Qin machte sich nach der Wundversorgung auf dem Weg in den dritten Stock, um nach Haruka zu sehen. Genau wie er es ihr gesagt hatte, lag sie im Bett und war wieder eingeschlafen. Ihre feuchten Augen verrieten ihm, dass sie kurz davor noch geweint hatte. Zärtlich strich der Kaiser sanft durch ihr haselnussbraunes Haar, kringelte eine Strähne davon auf seinen Finger und ließ es wieder los. „Schlaf gut und erhole dich wieder", sagte er und ging. Qin Shi Huang würde auf den Rat von Jiang Li hören und musste handeln. Aus dem Grund, ließ er seinen Berater in den Thronsaal zitieren. Er verbeugte sich einmal. „Ihr habt mich gerufen, Hoheit?" Qin sah ihn durchdringend an. „Nach monatelangem Kampf, hat Haruka endlich zugestimmt meine Kaiserin zu werden. Für diesen besonderen Anlass, werden wir nach Zentralchina reisen. Fertige Flugblätter an und teile meinem Volk mit, dass sie in einer Woche eine Kaiserin bekommen werden." Sein persönlicher Berater notierte sich alles. „Habt Ihr noch andere Wünsche, Majestät?"

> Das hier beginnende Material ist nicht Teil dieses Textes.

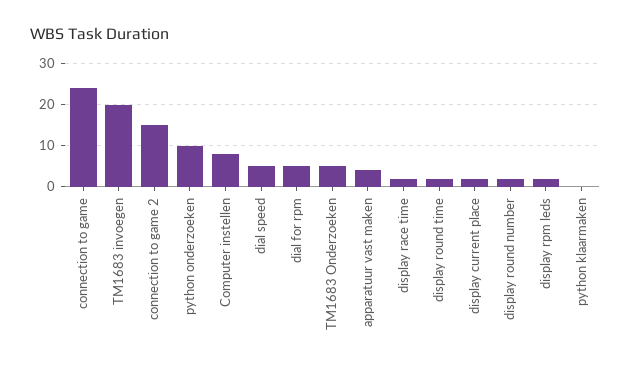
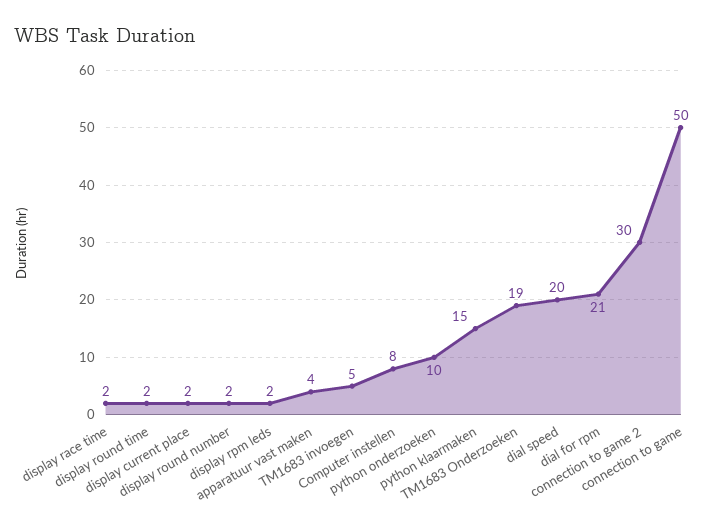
  {
-   "connection to game": 25,
+   "connection to game": 50,
-   "TM1683 invoegen": 20,
+   "TM1683 invoegen": 5,
-   "connection to game 2": 15,
+   "connection to game 2": 30,
    "python onderzoeken": 10,
    "Computer instellen": 8,
-   "dial speed": 5,
+   "dial speed": 20,
-   "dial for rpm": 5,
+   "dial for rpm": 21,
-   "TM1683 Onderzoeken": 5,
+   "TM1683 Onderzoeken": 19,
    "apparatuur vast maken": 4,
    "display race time": 2,
    "display round time": 2,
    "display current place": 2,
    "display round number": 2,
    "display rpm leds": 2,
-   "python klaarmaken": 0
+   "python klaarmaken": 15
  }

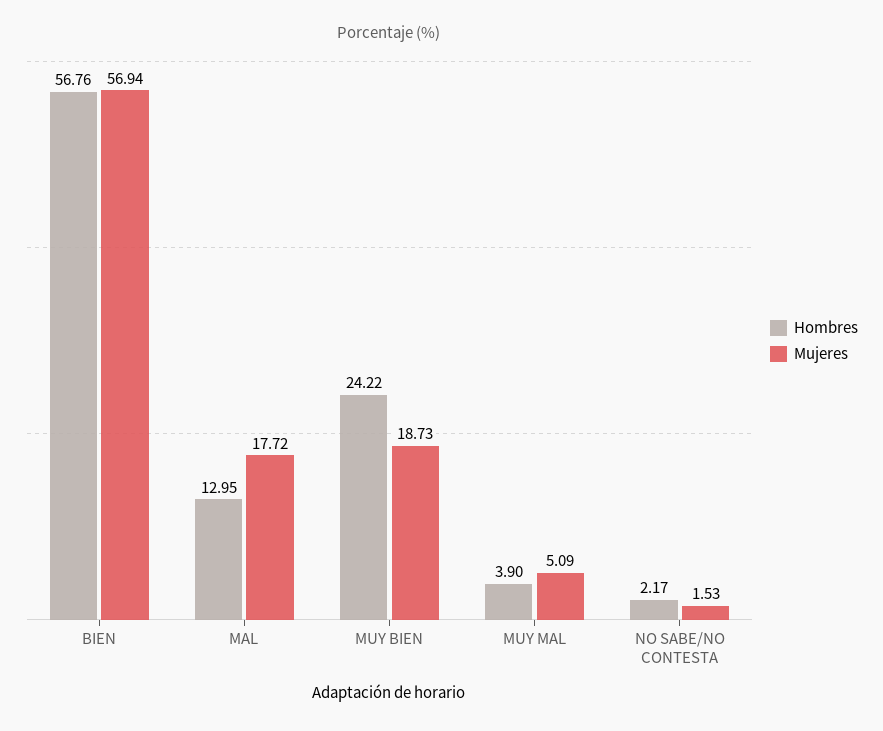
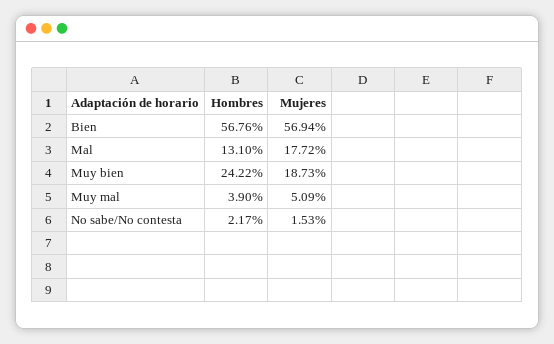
  {
    "Hombres": {
      "BIEN": 56.76,
-     "MAL": 12.95,
+     "MAL": 13.1,
      "MUY BIEN": 24.22,
      "MUY MAL": 3.9,
      "NO SABE/NO CONTESTA": 2.17
    },
    "Mujeres": {
      "BIEN": 56.94,
      "MAL": 17.72,
      "MUY BIEN": 18.73,
      "MUY MAL": 5.09,
      "NO SABE/NO CONTESTA": 1.53
    }
  }

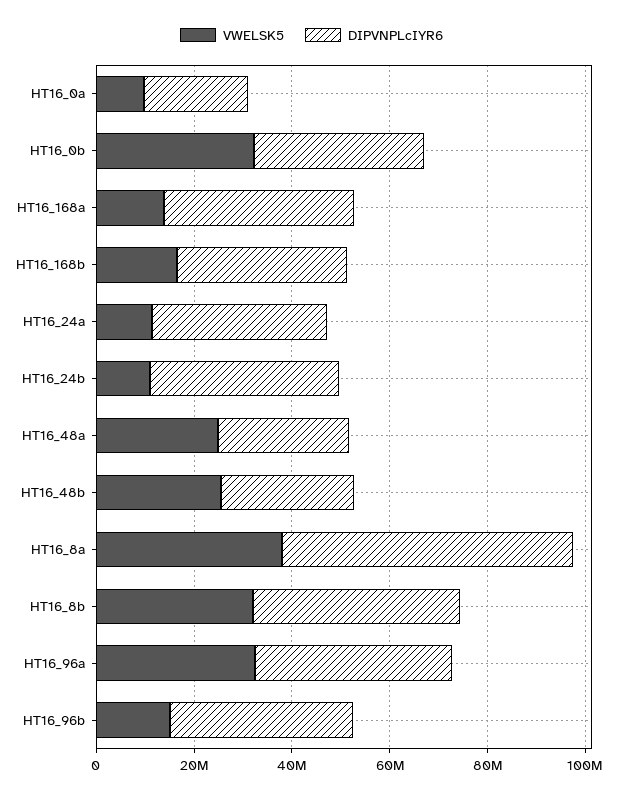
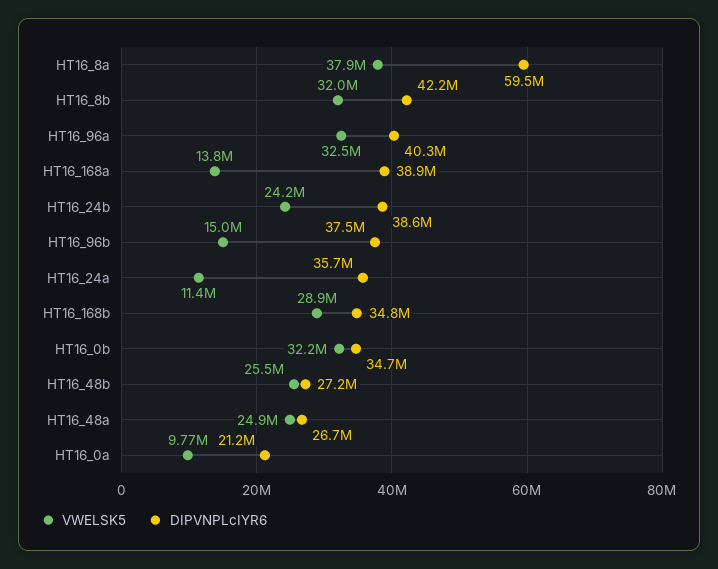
  {
    "VWELSK5": {
      "HT16_0a": 9770000,
      "HT16_0b": 32200000,
      "HT16_168a": 13800000,
-     "HT16_168b": 15000000,
+     "HT16_168b": 28900000,
      "HT16_24a": 11400000,
-     "HT16_24b": 10000000,
+     "HT16_24b": 24200000,
      "HT16_48a": 24900000,
      "HT16_48b": 25500000,
      "HT16_8a": 37900000,
      "HT16_8b": 32000000,
      "HT16_96a": 32500000,
      "HT16_96b": 15000000
    },
    "DIPVNPLcIYR6": {
      "HT16_0a": 21200000,
      "HT16_0b": 34700000,
      "HT16_168a": 38900000,
      "HT16_168b": 34800000,
      "HT16_24a": 35700000,
      "HT16_24b": 38600000,
      "HT16_48a": 26700000,
      "HT16_48b": 27200000,
      "HT16_8a": 59500000,
      "HT16_8b": 42200000,
      "HT16_96a": 40300000,
      "HT16_96b": 37500000
    }
  }

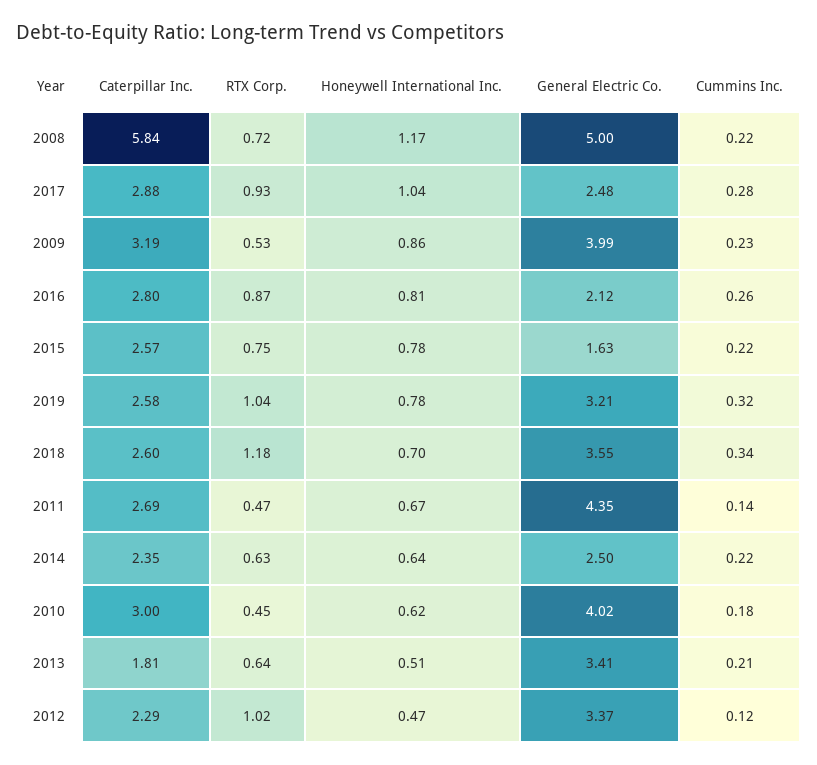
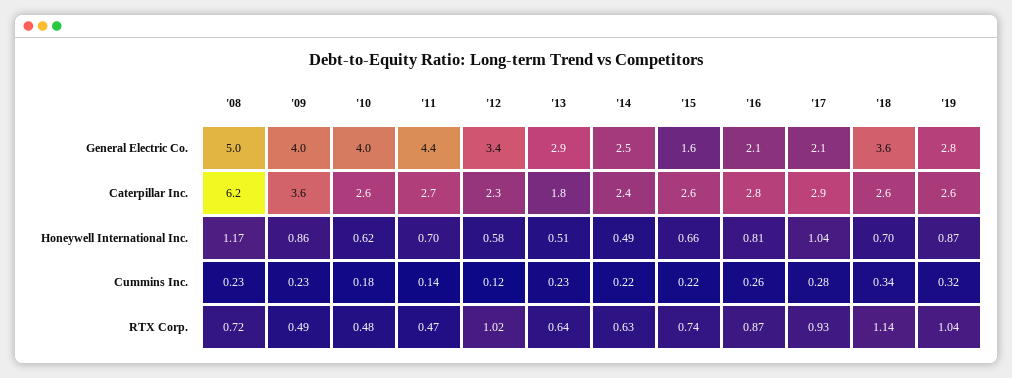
  {
    "Caterpillar Inc.": {
-     "2008": 5.84,
+     "2008": 6.2,
      "2017": 2.88,
-     "2009": 3.19,
+     "2009": 3.6,
      "2016": 2.8,
      "2015": 2.57,
      "2019": 2.58,
      "2018": 2.6,
      "2011": 2.69,
      "2014": 2.35,
-     "2010": 3,
+     "2010": 2.6,
      "2013": 1.81,
      "2012": 2.29
    },
    "RTX Corp.": {
      "2008": 0.72,
      "2017": 0.93,
-     "2009": 0.53,
+     "2009": 0.49,
      "2016": 0.87,
-     "2015": 0.75,
+     "2015": 0.74,
      "2019": 1.04,
-     "2018": 1.18,
+     "2018": 1.14,
      "2011": 0.47,
      "2014": 0.63,
-     "2010": 0.45,
+     "2010": 0.48,
      "2013": 0.64,
      "2012": 1.02
    },
    "Honeywell International Inc.": {
      "2008": 1.17,
      "2017": 1.04,
      "2009": 0.86,
      "2016": 0.81,
-     "2015": 0.78,
+     "2015": 0.66,
-     "2019": 0.78,
+     "2019": 0.87,
      "2018": 0.7,
-     "2011": 0.67,
+     "2011": 0.7,
-     "2014": 0.64,
+     "2014": 0.49,
      "2010": 0.62,
      "2013": 0.51,
-     "2012": 0.47
+     "2012": 0.58
    },
    "General Electric Co.": {
      "2008": 5,
-     "2017": 2.48,
+     "2017": 2.1,
      "2009": 3.99,
      "2016": 2.12,
      "2015": 1.63,
-     "2019": 3.21,
+     "2019": 2.8,
      "2018": 3.55,
      "2011": 4.35,
      "2014": 2.5,
      "2010": 4.02,
-     "2013": 3.41,
+     "2013": 2.9,
      "2012": 3.37
    },
    "Cummins Inc.": {
-     "2008": 0.22,
+     "2008": 0.23,
      "2017": 0.28,
      "2009": 0.23,
      "2016": 0.26,
      "2015": 0.22,
      "2019": 0.32,
      "2018": 0.34,
      "2011": 0.14,
      "2014": 0.22,
      "2010": 0.18,
-     "2013": 0.21,
+     "2013": 0.23,
      "2012": 0.12
    }
  }

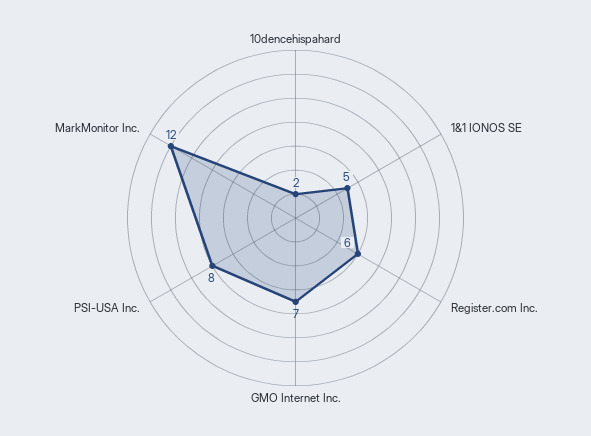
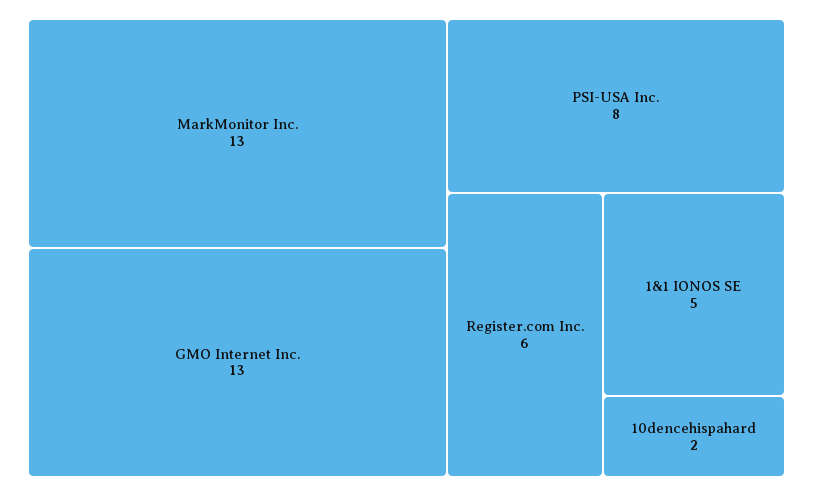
  {
    "10dencehispahard": 2,
    "1&1 IONOS SE": 5,
    "Register.com Inc.": 6,
-   "GMO Internet Inc.": 7,
+   "GMO Internet Inc.": 13,
    "PSI-USA Inc.": 8,
-   "MarkMonitor Inc.": 12
+   "MarkMonitor Inc.": 13
  }

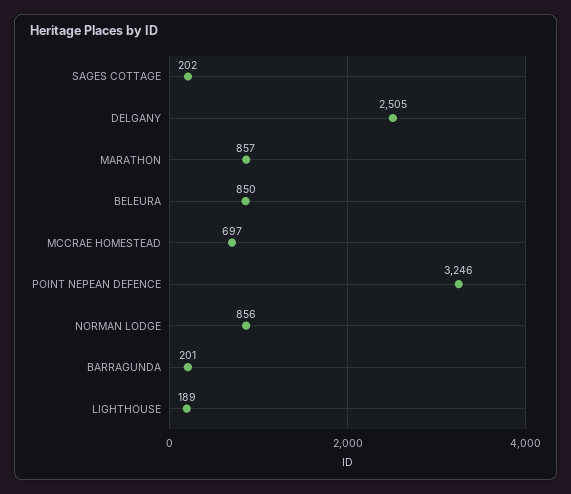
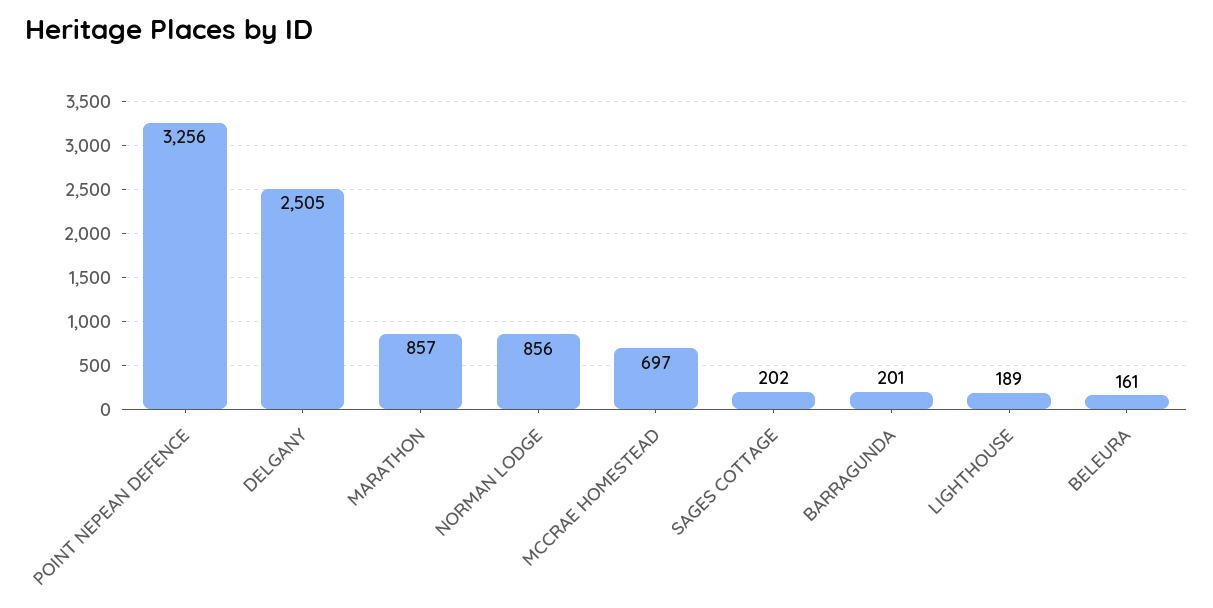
  {
    "SAGES COTTAGE": 202,
    "DELGANY": 2505,
    "MARATHON": 857,
-   "BELEURA": 850,
+   "BELEURA": 161,
    "MCCRAE HOMESTEAD": 697,
-   "POINT NEPEAN DEFENCE": 3246,
+   "POINT NEPEAN DEFENCE": 3256,
    "NORMAN LODGE": 856,
    "BARRAGUNDA": 201,
    "LIGHTHOUSE": 189
  }

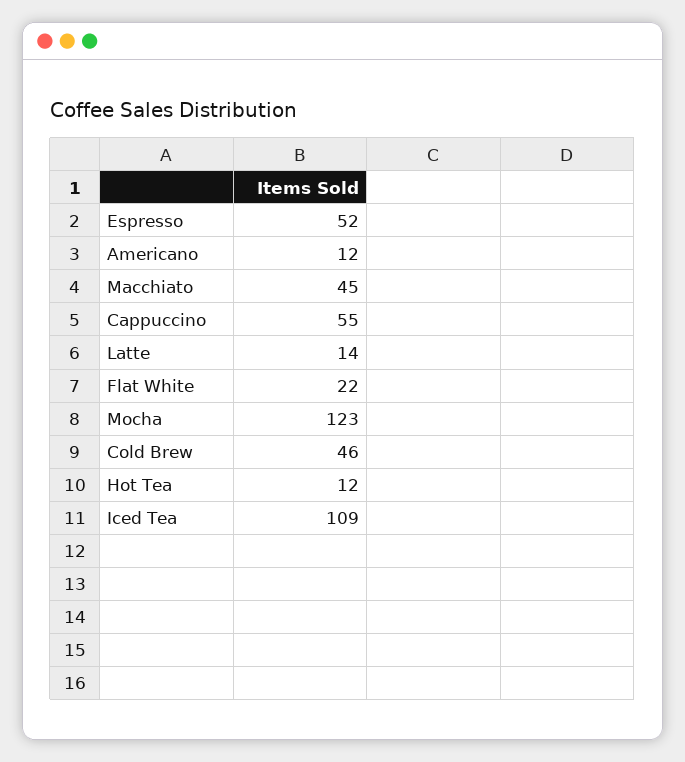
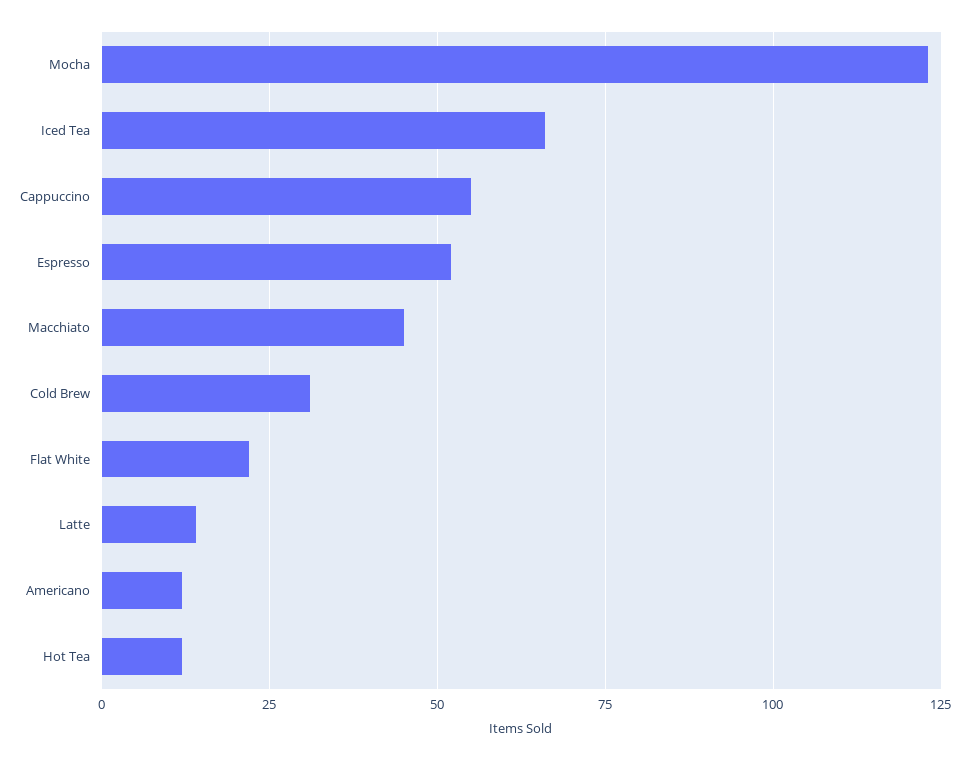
  {
    "Espresso": 52,
    "Americano": 12,
    "Macchiato": 45,
    "Cappuccino": 55,
    "Latte": 14,
    "Flat White": 22,
    "Mocha": 123,
-   "Cold Brew": 46,
+   "Cold Brew": 30,
    "Hot Tea": 12,
-   "Iced Tea": 109
+   "Iced Tea": 65
  }

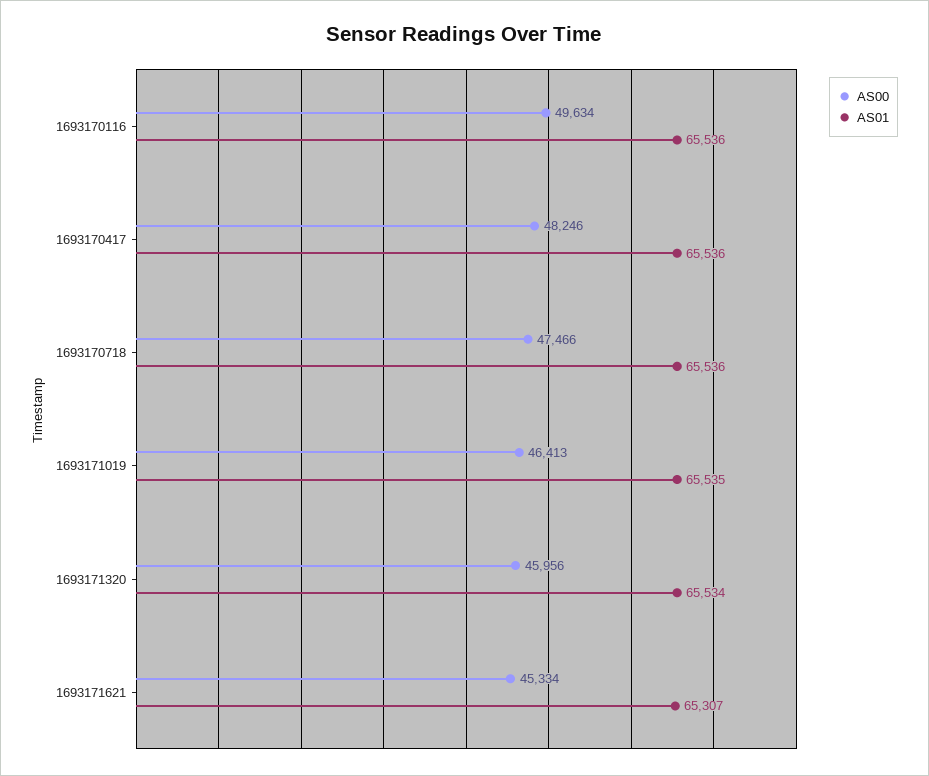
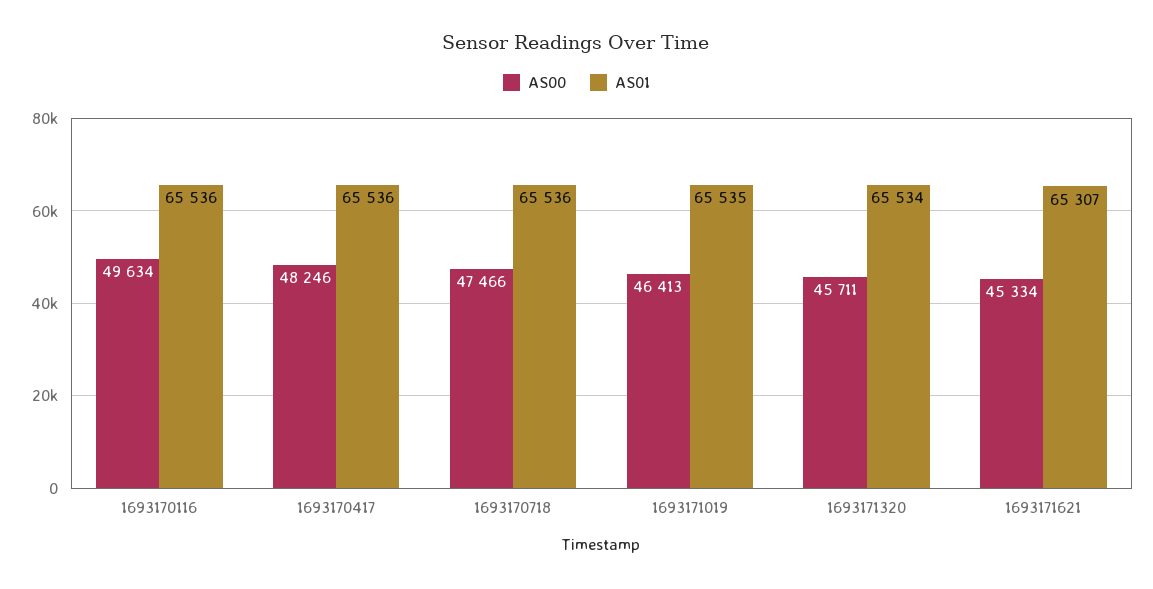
  {
    "AS00": {
      "1693170116": 49634,
      "1693170417": 48246,
      "1693170718": 47466,
      "1693171019": 46413,
-     "1693171320": 45956,
+     "1693171320": 45711,
      "1693171621": 45334
    },
    "AS01": {
      "1693170116": 65536,
      "1693170417": 65536,
      "1693170718": 65536,
      "1693171019": 65535,
      "1693171320": 65534,
      "1693171621": 65307
    }
  }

„Nein, den Rest werde ich selbst erledigen. Du kannst gehen. Und sorge dafür, dass die Flugblätter möglichst viele Menschen erreichen", befahl er. „Jawohl, Eure Hoheit." Sein Berater verneigte sich noch einmal und wurde dann fortgeschickt. Qin Shi Huang stöhnte einmal leise. Die Wunde, die er sich selbst zugefügt hatte, brannte wie Öl im Feuer. Trotzdem zeigte er keine Schwäche, sondern machte sich auf dem Weg in die Nähstube. „Eure kaiserliche Majestät, was verschafft uns die Ehre, dass Ihr uns mit Eurer Anwesenheit beehrt?" Die Schneidermeisterin machte große Augen, nachdem ihr Herrscher sich mitgeteilt hatte. „Ihr wollt heiraten?! Wie wunderbar! Was kann ich für Euch tun?"
„Ich möchte, dass meine zukünftige Kaiserin ein prachtvolles und aufwendiges Hochzeitskleid bekommt."
„Natürlich, bitte kommt und sucht Euch den Stoff aus." Qin Shi Huang musste nicht lange überlegen. Er wählte einen dicken Stoff in Zinnoberrot aus. Derweil holte die Schneidermeisterin einen Zettel und einen Stift. „Wie habt Ihr Euch das Kleid vorgestellt, Hoheit?"

„Es soll eine schmale Taille haben. Eine halblange Schleppe, lange, breite Ärmel und sehr viele goldene Stickereien." Seine Wünsche wurden alle von der Meisterin notiert. „Zinnoberrot mit goldenen Stickereien...", murmelte sie und schrieb sich das auf. „Wünscht Ihr noch andere Ornamente?"
„Ja, die Säume sollen alle golden werden. Und vergiss das Futter und den Unterrock nicht."
„Keinesfalls, Majestät. Ich werde mich sofort an die Arbeit machen."
„Gut, wie lange brauchst du dafür?"
„Höchstens drei Tage, Majestät. Die Maße von Lady Haruka haben wir noch."
„Gut, dann kannst du meine Maße auch gleich nehmen."
„Sehr wohl! Was wünscht Ihr Euch für ein Gewand, mein Kaiser?"
„Überrasch mich", sagte er. „Manchmal macht Ihr mir es wirklich schwer, Hoheit..." Dennoch würde sie ihr Bestes geben. „Auf, Mädchen! Lasst alles stehen und liegen. Es wartet wichtige Arbeit auf uns." Qin war zufrieden. Nun war die Zeit alles, was noch zwischen ihm und seiner Ehe stand.